Es folgte die Kriminalisierung der sozialen Bewegung durch neue Terrorismus-, Abhör- und NRO-Gesetze. Darüber hinaus lässt sich der ausbleibende Erfolg der linken Bewegung damit erklären, dass Abgeordnete und Bürgermeister*innen der LIBRE ihr Amt nicht signifikant anders ausüben als ihre rechten Vorgänger*innen. Es ist zwar gelungen, das Zwei-Parteien-System aufzubrechen und LIBRE als ernstzunehmende dritte Kraft zu etablieren, aber in realpolitischen Entscheidungen zeigt sich, dass die alten Strukturen fortbestehen. Honduras ist jahrzehntelang von den zwei Parteien der Eilte regiert worden, die jeweils die eigenen Interessen, nicht aber das Wohl der Gesamtgesellschaft verfolgt haben.

Nach wie vor mangelt es an einer wirksamen Opposition im Parlament, denn die nicht regierenden Parteien schließen sich nur in Ausnahmefällen zusammen. Die Linken setzen auf die Aufrechterhaltung der schmerzhaften Erinnerung des Putsches, aber dies geht über das Motto Fuera JOH (JOH raus) nicht hinaus. Es existiert kein reales alternatives politisches Programm, wie die Zeit nach Hernandez aussehen könnte. Ebenso liegt kein Vorschlag für neue staatliche Strukturen vor, um die stetige Verschlechterung der Lebensbedingungen für zwei Drittel der Bevölkerung aufzuhalten.

Auch für unmittelbare Herausforderungen wie die Karawane der Tausenden von Migrant*innen, die aus dem Land fliehen (vgl. Beitrag in dieser ila), hat die Opposition eine Lösung. Der offensichtliche Hintergrund für diese massenhafte Flucht, 70,8 Prozent der Erwerbsbevölkerung haben nur eine informelle oder eine prekäre Arbeitsanstellung, scheint vergessen. Die Opposition improvisiert vor sich hin und glaubt, damit die nächsten Wahlen gewinnen zu können.

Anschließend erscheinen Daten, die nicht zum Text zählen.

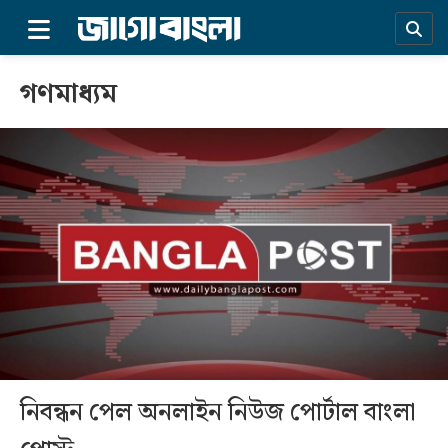
×
গণমাধ্যম
প্রচ্ছদ
নিবন্ধন পেল অনলাইন নিউজ পোর্টাল বাংলা
সর্বশেষ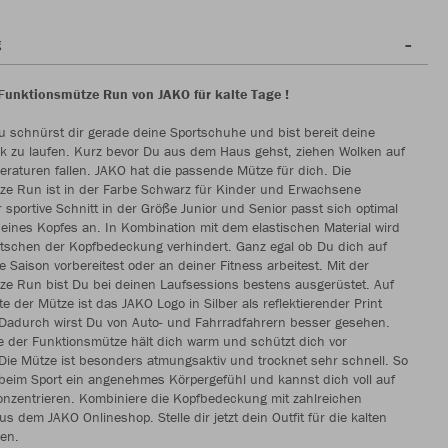
g
 Funktionsmütze Run von JAKO für kalte Tage !
 Du schnürst dir gerade deine Sportschuhe und bist bereit deine
k zu laufen. Kurz bevor Du aus dem Haus gehst, ziehen Wolken auf
raturen fallen. JAKO hat die passende Mütze für dich. Die
ze Run ist in der Farbe Schwarz für Kinder und Erwachsene
r sportive Schnitt in der Größe Junior und Senior passt sich optimal
eines Kopfes an. In Kombination mit dem elastischen Material wird
utschen der Kopfbedeckung verhindert. Ganz egal ob Du dich auf
Saison vorbereitest oder an deiner Fitness arbeitest. Mit der
ze Run bist Du bei deinen Laufsessions bestens ausgerüstet. Auf
te der Mütze ist das JAKO Logo in Silber als reflektierender Print
 Dadurch wirst Du von Auto- und Fahrradfahrern besser gesehen.
e der Funktionsmütze hält dich warm und schützt dich vor
ie Mütze ist besonders atmungsaktiv und trocknet sehr schnell. So
beim Sport ein angenehmes Körpergefühl und kannst dich voll auf
onzentrieren. Kombiniere die Kopfbedeckung mit zahlreichen
us dem JAKO Onlineshop. Stelle dir jetzt dein Outfit für die kalten
en.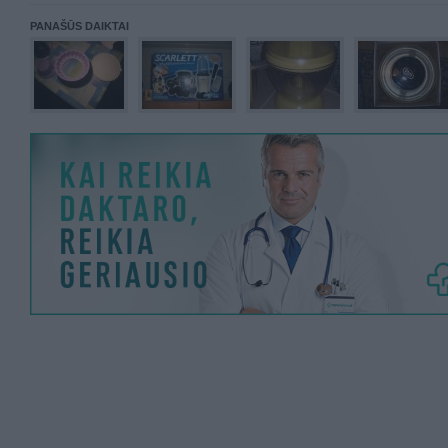
PANAŠŪS DAIKTAI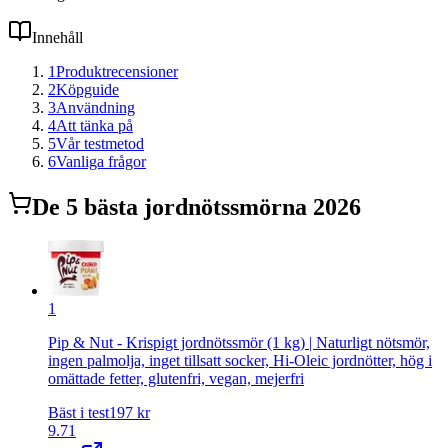
Innehåll
1
Produktrecensioner
2
Köpguide
3
Användning
4
Att tänka på
5
Vår testmetod
6
Vanliga frågor
De
5
bästa
jordnötssmör
na 2026
1
Pip & Nut - Krispigt jordnötssmör (1 kg) | Naturligt nötsmör,
ingen palmolja, inget tillsatt socker, Hi-Oleic jordnötter, hög i
omättade fetter, glutenfri, vegan, mejerfri
Bäst i test
197
kr
9.71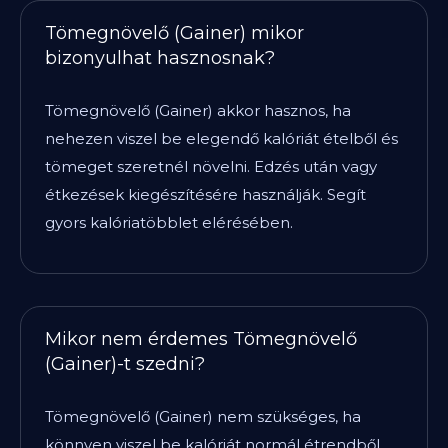
Tömegnövelő (Gainer) mikor
bizonyulhat hasznosnak?
Tömegnövelő (Gainer) akkor hasznos, ha
nehezen viszel be elegendő kalóriát ételből és
tömeget szeretnél növelni. Edzés után vagy
étkezések kiegészítésére használják. Segít
gyors kalóriatöbblet elérésében.
Mikor nem érdemes Tömegnövelő
(Gainer)-t szedni?
Tömegnövelő (Gainer) nem szükséges, ha
könnyen viszel be kalóriát normál étrendből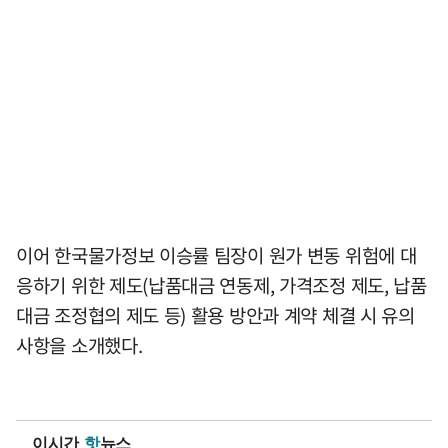
이어 한국물가정보 이승률 팀장이 원가 변동 위험에 대
응하기 위한 제도(납품대금 연동제, 가격조정 제도, 납품
대금 조정협의 제도 등) 활용 방안과 계약 체결 시 유의
사항을 소개했다.
이시간
핫
뉴스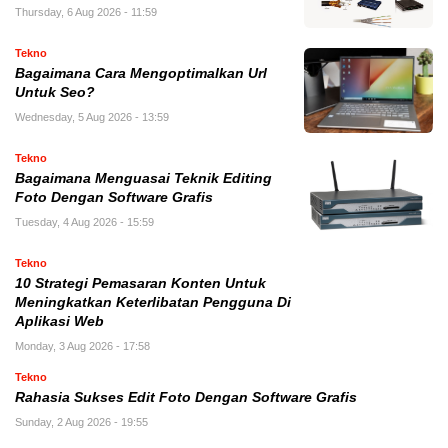
Thursday, 6 Aug 2026 - 11:59
Tekno
Bagaimana Cara Mengoptimalkan Url
Untuk Seo?
Wednesday, 5 Aug 2026 - 13:59
Tekno
Bagaimana Menguasai Teknik Editing
Foto Dengan Software Grafis
Tuesday, 4 Aug 2026 - 15:59
Tekno
10 Strategi Pemasaran Konten Untuk
Meningkatkan Keterlibatan Pengguna Di
Aplikasi Web
Monday, 3 Aug 2026 - 17:58
Tekno
Rahasia Sukses Edit Foto Dengan Software Grafis
Sunday, 2 Aug 2026 - 19:55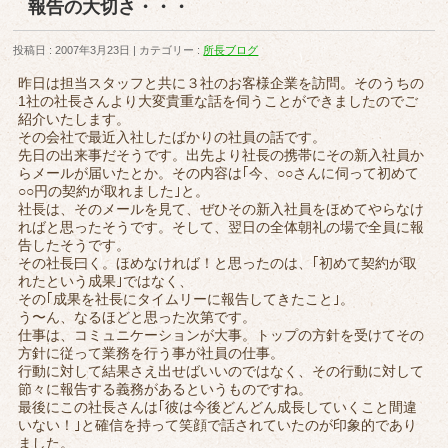
報告の大切さ・・・
投稿日 : 2007年3月23日
カテゴリー :
所長ブログ
昨日は担当スタッフと共に３社のお客様企業を訪問。そのうちの
1社の社長さんより大変貴重な話を伺うことができましたのでご
紹介いたします。
その会社で最近入社したばかりの社員の話です。
先日の出来事だそうです。出先より社長の携帯にその新入社員か
らメールが届いたとか。その内容は｢今、○○さんに伺って初めて
○○円の契約が取れました｣と。
社長は、そのメールを見て、ぜひその新入社員をほめてやらなけ
ればと思ったそうです。そして、翌日の全体朝礼の場で全員に報
告したそうです。
その社長曰く。ほめなければ！と思ったのは、｢初めて契約が取
れたという成果｣ではなく、
その｢成果を社長にタイムリーに報告してきたこと｣。
う〜ん、なるほどと思った次第です。
仕事は、コミュニケーションが大事。トップの方針を受けてその
方針に従って業務を行う事が社員の仕事。
行動に対して結果さえ出せばいいのではなく、その行動に対して
節々に報告する義務があるというものですね。
最後にこの社長さんは｢彼は今後どんどん成長していくこと間違
いない！｣と確信を持って笑顔で話されていたのが印象的であり
ました。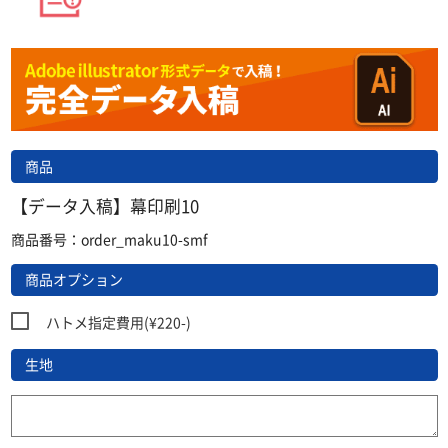
商品
【データ入稿】幕印刷10
商品番号：order_maku10-smf
商品オプション
ハトメ指定費用(¥220-)
生地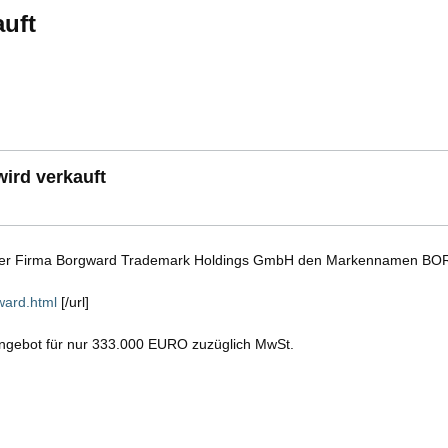
uft
rd verkauft
tor der Firma Borgward Trademark Holdings GmbH den Markennamen 
ward.html
[/url]
erangebot für nur 333.000 EURO zuzüglich MwSt.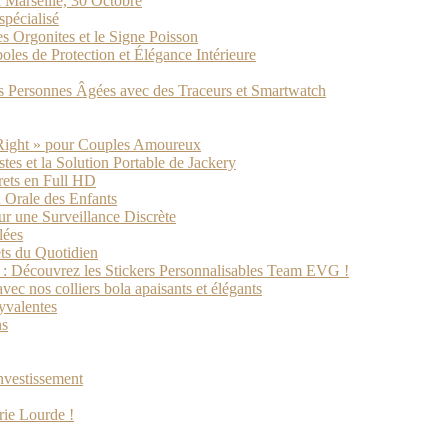
 Marseille, 30 Octobre
spécialisé
s Orgonites et le Signe Poisson
les de Protection et Élégance Intérieure
des Personnes Âgées avec des Traceurs et Smartwatch
 Right » pour Couples Amoureux
tes et la Solution Portable de Jackery
rets en Full HD
 Orale des Enfants
 une Surveillance Discrète
lées
ets du Quotidien
s : Découvrez les Stickers Personnalisables Team EVG !
ec nos colliers bola apaisants et élégants
yvalentes
ns
investissement
rie Lourde !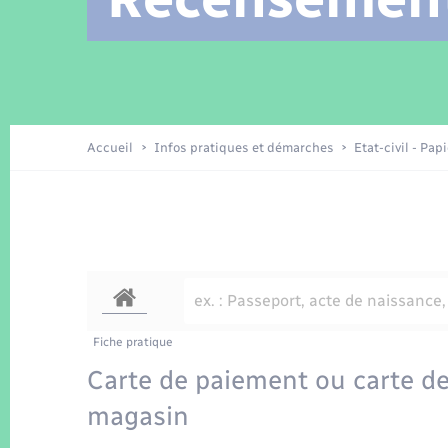
Location de 2 roues
Arrêtés municipaux
Etat civil
Conseil municipal
Petite enfance
Tourisme
Travaux - Autorisation d’occupation
Enfants – Jeunes
de l’espace public
Recensement
Présentation de la commune
Accueil
Infos pratiques et démarches
Etat-civil - Pap
Loisirs
La Communauté de communes
Organisation d’événement
Transports
Fiche pratique
Carte de paiement ou carte de
magasin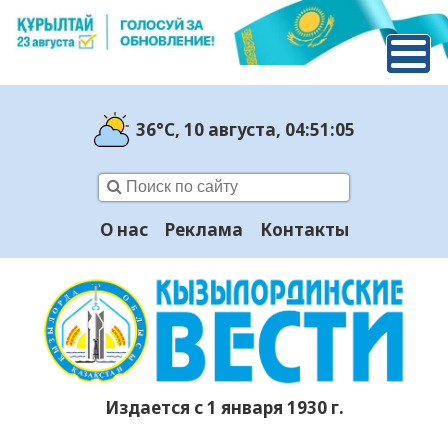
36°C
, 10 августа
, 04:51:05
О нас
Реклама
Контакты
Издается с 1 января 1930 г.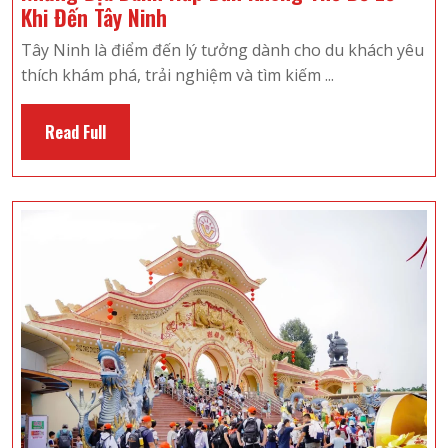
Những
Khi Đến Tây Ninh
Địa
Tây Ninh là điểm đến lý tưởng dành cho du khách yêu
Danh
thích khám phá, trải nghiệm và tìm kiếm ...
Hấp
Dẫn
Read
Read Full
Không
Full
Thể
Bỏ
Lỡ
Khi
Đến
Tây
Ninh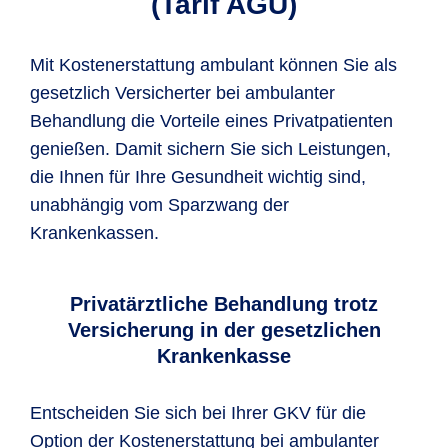
(Tarif AGU)
Mit Kostenerstattung ambulant können Sie als
gesetzlich Versicherter bei ambulanter
Behandlung die Vorteile eines Privatpatienten
genießen. Damit sichern Sie sich Leistungen,
die Ihnen für Ihre Gesundheit wichtig sind,
unabhängig vom Sparzwang der
Krankenkassen.
Privatärztliche Behandlung trotz
Versicherung in der gesetzlichen
Krankenkasse
Entscheiden Sie sich bei Ihrer GKV für die
Option der Kostenerstattung bei ambulanter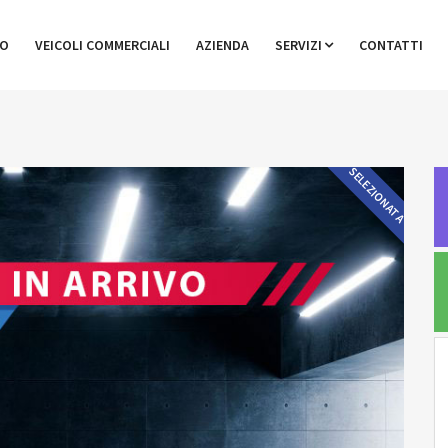
GO
VEICOLI COMMERCIALI
AZIENDA
SERVIZI
CONTATTI
SELEZIONATA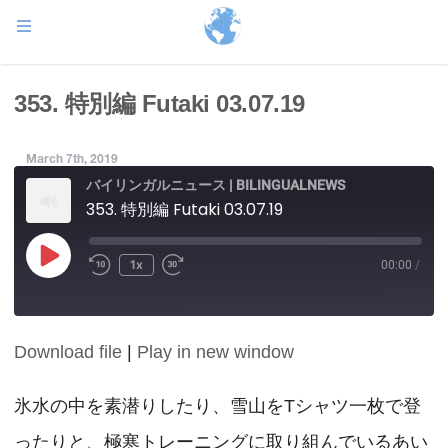
353. 特別編 Futaki 03.07.19
March 7th, 2019
バイリンガルニュース | BILINGUALNEWS
353. 特別編 Futaki 03.07.19
Play
1x
00:00
/
Episode
Download file
|
Play in new window
SHARE
RSS FEED
LINK
氷水の中を素潜りしたり、雪山をTシャツ一枚で登
ったりと、極寒トレーニングに取り組んでいるあい
EMBED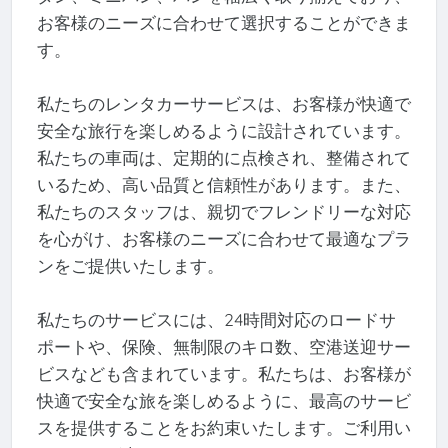
お客様のニーズに合わせて選択することができま
す。
私たちのレンタカーサービスは、お客様が快適で
安全な旅行を楽しめるように設計されています。
私たちの車両は、定期的に点検され、整備されて
いるため、高い品質と信頼性があります。また、
私たちのスタッフは、親切でフレンドリーな対応
を心がけ、お客様のニーズに合わせて最適なプラ
ンをご提供いたします。
私たちのサービスには、24時間対応のロードサ
ポートや、保険、無制限のキロ数、空港送迎サー
ビスなども含まれています。私たちは、お客様が
快適で安全な旅を楽しめるように、最高のサービ
スを提供することをお約束いたします。ご利用い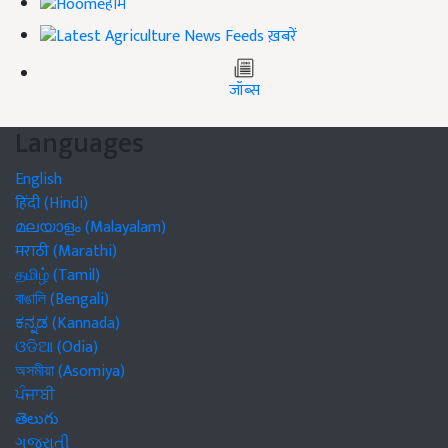
होम
ख़बरें
जॉब्स
Languages
English
हिंदी (Hindi)
മലയാളം (Malayalam)
मराठी (Marathi)
தமிழ் (Tamil)
বাঙালি (Bengali)
ಕನ್ನಡ (Kannada)
ଓଡିଆ (Odia)
অসমীয়া (Asomiya)
ਪੰਜਾਬੀ
తెలుగు
ગુજરાતી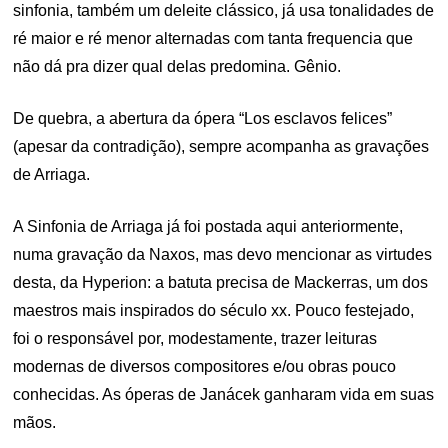
sinfonia, também um deleite clássico, já usa tonalidades de
ré maior e ré menor alternadas com tanta frequencia que
não dá pra dizer qual delas predomina. Gênio.
De quebra, a abertura da ópera “Los esclavos felices”
(apesar da contradição), sempre acompanha as gravações
de Arriaga.
A Sinfonia de Arriaga já foi postada aqui anteriormente,
numa gravação da Naxos, mas devo mencionar as virtudes
desta, da Hyperion: a batuta precisa de Mackerras, um dos
maestros mais inspirados do século xx. Pouco festejado,
foi o responsável por, modestamente, trazer leituras
modernas de diversos compositores e/ou obras pouco
conhecidas. As óperas de Janácek ganharam vida em suas
mãos.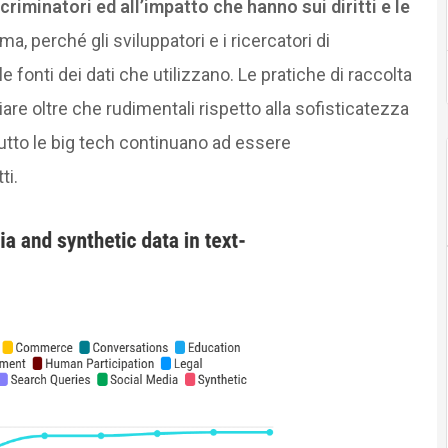
criminatori ed all’impatto che hanno sui diritti e le
ma, perché gli sviluppatori e i ricercatori di
e fonti dei dati che utilizzano. Le pratiche di raccolta
iare oltre che rudimentali rispetto alla sofisticatezza
tutto le big tech continuano ad essere
ti.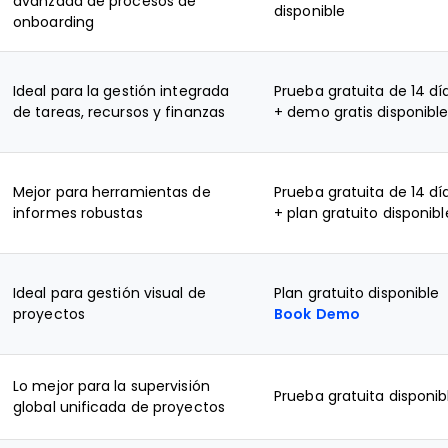
avanzada de procesos de
disponible
onboarding
Ideal para la gestión integrada
Prueba gratuita de 14 dí
de tareas, recursos y finanzas
+ demo gratis disponibl
Mejor para herramientas de
Prueba gratuita de 14 dí
informes robustas
+ plan gratuito disponibl
Ideal para gestión visual de
Plan gratuito disponible
proyectos
Book Demo
Lo mejor para la supervisión
Prueba gratuita disponib
global unificada de proyectos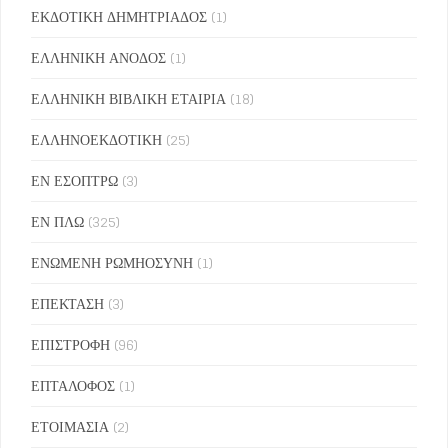
ΕΚΔΟΤΙΚΗ ΔΗΜΗΤΡΙΑΔΟΣ
(1)
ΕΛΛΗΝΙΚΗ ΑΝΟΔΟΣ
(1)
ΕΛΛΗΝΙΚΗ ΒΙΒΛΙΚΗ ΕΤΑΙΡΙΑ
(18)
ΕΛΛΗΝΟΕΚΔΟΤΙΚΗ
(25)
ΕΝ ΕΣΟΠΤΡΩ
(3)
ΕΝ ΠΛΩ
(325)
ΕΝΩΜΕΝΗ ΡΩΜΗΟΣΥΝΗ
(1)
ΕΠΕΚΤΑΣΗ
(3)
ΕΠΙΣΤΡΟΦΗ
(96)
ΕΠΤΑΛΟΦΟΣ
(1)
ΕΤΟΙΜΑΣΙΑ
(2)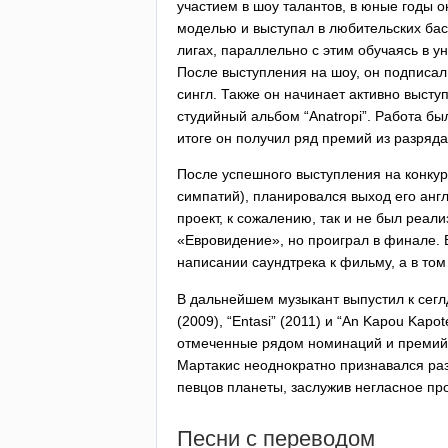
участием в шоу талантов, в юные годы о
моделью и выступал в любительских ба
лигах, параллельно с этим обучаясь в у
После выступления на шоу, он подписал 
сингл. Также он начинает активно высту
студийный альбом “
Anatropi
”. Работа бы
итоге он получил ряд премий из разряд
После успешного выступления на конкурс
симпатий), планировался выход его анг
проект, к сожалению, так и не был реал
«Евровидение», но проиграл в финале.
написании саундтрека к фильму, а в то
В дальнейшем музыкант выпустил к сег
(2009), “
Entasi
” (2011) и “
An
Kapou
Kapot
отмеченные рядом номинаций и премий н
Мартакис неоднократно признавался ра
певцов планеты, заслужив негласное про
Песни с переводом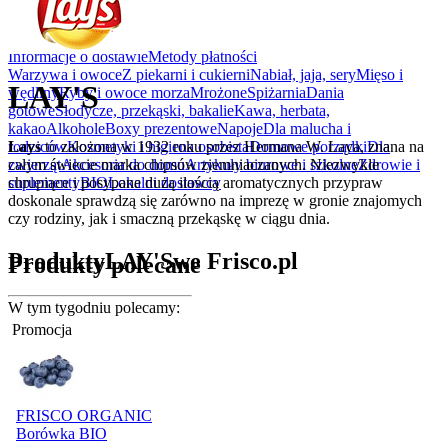
Rabatówka
Outlet
Informacje o dostawie
Metody płatności
Warzywa i owoce
Z piekarni i cukierni
Nabiał, jaja, sery
Mięso i
LAY'S
wędliny
Ryby i owoce morza
Mrożone
Spiżarnia
Dania
gotowe
Słodycze, przekąski, bakalie
Kawa, herbata,
kakao
Alkohole
Boxy prezentowe
Napoje
Dla malucha i
Lays
to założona w 1932 roku przez Hermana W. Laya, znana na
rodziców
Kosmetyki i higiena osobista
Domowe porządki
Dla
całym świecie marka chipsów ziemniaczanych. Niezwykle
zwierząt
Akcesoria do domu
Artykuły biurowe i szkolne
Zdrowie i
chrupiące i posypane dużą ilością aromatycznych przypraw
suplementy
BIO
Lokalni dostawcy
doskonale sprawdzą się zarówno na imprezę w gronie znajomych
czy rodziny, jak i smaczną przekąskę w ciągu dnia.
Produkty
LAY'S
we Frisco.pl
Produkty polecane
W tym tygodniu polecamy:
Promocja
FRISCO ORGANIC
Borówka BIO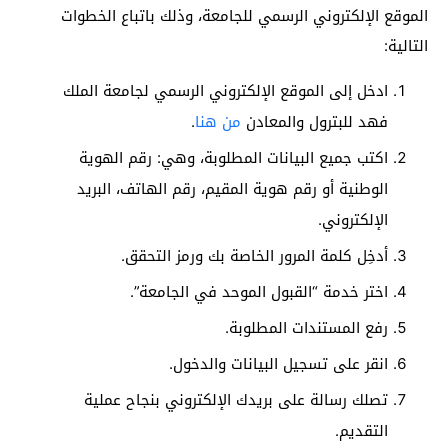
الموقع الإلكتروني الرسمي للجامعة، وذلك باتباع الخطوات
التالية:
ادخل إلى الموقع الإلكتروني الرسمي لجامعة الملك
فهد للبترول والمعادن
من هنا
.
اكتب جميع البيانات المطلوبة، وهي: رقم الهوية
الوطنية أو رقم هوية المقيم، رقم الهاتف، البريد
الإلكتروني.
أدخِل كلمة المرور الخاصة بك ورمز التحقق.
اختر خدمة “القبول الموحد في الجامعة”.
رفع المستندات المطلوبة.
انقر على تسجيل البيانات والدخول.
تصلك رسالة على بريدك الإلكتروني بنجاح عملية
التقديم.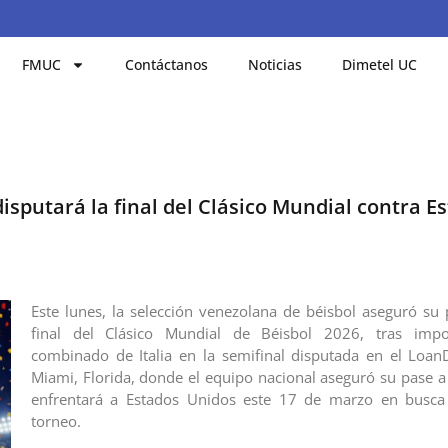
FMUC
Contáctanos
Noticias
Dimetel UC
isputará la final del Clásico Mundial contra E
Este lunes, la selección venezolana de béisbol aseguró su 
final del Clásico Mundial de Béisbol 2026, tras imp
combinado de Italia en la semifinal disputada en el Loa
Miami, Florida, donde el equipo nacional aseguró su pase a 
enfrentará a Estados Unidos este 17 de marzo en busca d
torneo.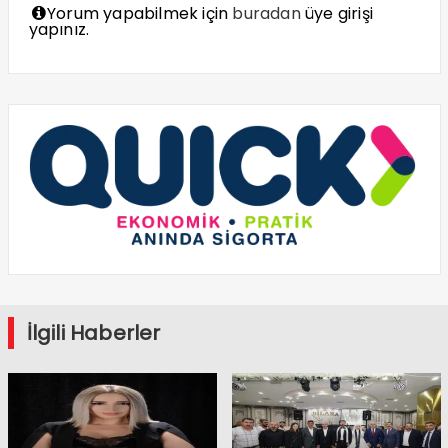
Yorum yapabilmek için
buradan
üye girişi
yapınız.
İlgili Haberler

Es gibt kleine Erfolge, zum Beispiel ist es der indigenen Bewegung gelungen, den Agua-Zarca-Staudamm bislang zu verhindern und andere Projekte stark zu verzögern, das allerdings jedoch zu einem sehr hohen Preis.

Der Putsch und seine Folgen sind bis heute im Bewusstsein und der Kommunikation der Honduraner*innen allgegenwärtig, in jedem Gespräch wird er irgendwann zum Thema. Es gibt ein Vorher und ein Nachher. Der Land wurde in zwei Teile gespalten: golpistas und antigolpistas. Gleichzeitig haben die Rechtsregierungen seit 2009 die Macht der kleinen Oligarchie und der mit ihr verbündeten internationalen Unternehmen und Banken wieder gefestigt.